• ENUNCIADO: Reproduza na íntegra, sem nenhuma alteração, o trecho abaixo sobre a resolução da Anvisa que restringe a venda de cloroquina e de outros medicamentos.

::: TRECHO :::

A Anvisa publicou a Resolução da Diretoria Colegiada (RDC) 405/2020 na última quinta-feira, 23, na qual estabelece regras de controle específicas para a prescrição, a dispensação e a escrituração de cloroquina, hidroxicloroquina, nitazoxanida e ivermectina. A partir de agora, a compra desses produtos em farmácias só é permitida com a apresentação de receita médica em duas vias — uma delas fica retida na loja. Cada receita tem validade de 30 dias e pode ser usada apenas uma vez.

Segundo a Anvisa, a medida visa “coibir a compra indiscriminada de medicamentos que têm sido amplamente divulgados como potencialmente benéficos no combate à infecção humana pelo novo coronavírus (SARS-CoV-2), embora ainda não existam estudos conclusivos sobre o uso desses fármacos para o tratamento da covid-19”. O Estadão Verifica já checou postagens que exageravam os benefícios de todos os remédios citados pela Anvia.

Outra intenção da norma é garantir o estoque dos medicamentos para quem precisa deles para outras doenças. A hidroxicloroquina é um fármaco há muito tempo utilizado para tratar malária, lúpus e artrite reumatóide. Desde que ela foi defendida pelo presidente Jair Bolsonaro (sem partido) como possível tratamento da covid-19, pessoas com estas enfermidades passaram a relatar dificuldade em encontrá-la nas farmácias.

Por isso, hidroxicloroquina, cloroquina e nitazoxanida já haviam sido incluídas na lista de controle da Portaria 344/1998. Agora, elas foram retiradas dessa primeira listagem e foram inseridas na RDC 405/2020, juntamente com a ivermectina.

::: DADOS DO EXERCÍCIO :::

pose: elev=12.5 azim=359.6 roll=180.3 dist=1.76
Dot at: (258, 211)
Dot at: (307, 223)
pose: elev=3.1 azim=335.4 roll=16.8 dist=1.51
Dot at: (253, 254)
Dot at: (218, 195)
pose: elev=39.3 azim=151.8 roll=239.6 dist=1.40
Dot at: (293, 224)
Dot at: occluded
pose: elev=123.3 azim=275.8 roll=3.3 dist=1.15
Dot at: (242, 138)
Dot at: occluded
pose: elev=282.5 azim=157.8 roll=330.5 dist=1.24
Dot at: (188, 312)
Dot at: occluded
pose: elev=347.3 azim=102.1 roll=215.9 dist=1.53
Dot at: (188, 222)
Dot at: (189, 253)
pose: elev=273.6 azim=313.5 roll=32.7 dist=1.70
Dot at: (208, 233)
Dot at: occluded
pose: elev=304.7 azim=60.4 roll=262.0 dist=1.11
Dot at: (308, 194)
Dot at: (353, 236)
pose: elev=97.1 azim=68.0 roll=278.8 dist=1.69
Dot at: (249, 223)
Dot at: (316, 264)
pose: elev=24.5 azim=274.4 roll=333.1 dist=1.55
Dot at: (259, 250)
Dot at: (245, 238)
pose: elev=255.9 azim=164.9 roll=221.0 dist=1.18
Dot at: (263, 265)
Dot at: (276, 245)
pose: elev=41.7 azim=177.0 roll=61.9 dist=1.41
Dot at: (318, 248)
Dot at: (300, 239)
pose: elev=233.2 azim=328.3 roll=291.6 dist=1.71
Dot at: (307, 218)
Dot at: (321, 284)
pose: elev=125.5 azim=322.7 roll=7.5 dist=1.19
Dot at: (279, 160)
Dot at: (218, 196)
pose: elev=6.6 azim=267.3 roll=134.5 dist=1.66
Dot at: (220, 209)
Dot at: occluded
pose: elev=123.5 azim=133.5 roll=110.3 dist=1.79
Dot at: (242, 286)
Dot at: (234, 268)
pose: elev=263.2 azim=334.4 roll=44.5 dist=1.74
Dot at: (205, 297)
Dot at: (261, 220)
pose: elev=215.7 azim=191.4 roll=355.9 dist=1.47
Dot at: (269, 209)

:::

• CAMPO DE RESPOSTA:
A Anvisa publicou a Resolução da Diretoria Colegiada (RDC) 405/2020 na última quinta-feira, 23, na qual estabelece regras de controle específicas para a prescrição, a dispensação e a escrituração de cloroquina, hidroxicloroquina, nitazoxanida e ivermectina. A partir de agora, a compra desses produtos em farmácias só é permitida com a apresentação de receita médica em duas vias — uma delas fica retida na loja. Cada receita tem validade de 30 dias e pode ser usada apenas uma vez.

Segundo a Anvisa, a medida visa “coibir a compra indiscriminada de medicamentos que têm sido amplamente divulgados como potencialmente benéficos no combate à infecção humana pelo novo coronavírus (SARS-CoV-2), embora ainda não existam estudos conclusivos sobre o uso desses fármacos para o tratamento da covid-19”. O Estadão Verifica já checou postagens que exageravam os benefícios de todos os remédios citados pela Anvia.

Outra intenção da norma é garantir o estoque dos medicamentos para quem precisa deles para outras doenças. A hidroxicloroquina é um fármaco há muito tempo utilizado para tratar malária, lúpus e artrite reumatóide. Desde que ela foi defendida pelo presidente Jair Bolsonaro (sem partido) como possível tratamento da covid-19, pessoas com estas enfermidades passaram a relatar dificuldade em encontrá-la nas farmácias.

Por isso, hidroxicloroquina, cloroquina e nitazoxanida já haviam sido incluídas na lista de controle da Portaria 344/1998. Agora, elas foram retiradas dessa primeira listagem e foram inseridas na RDC 405/2020, juntamente com a ivermectina.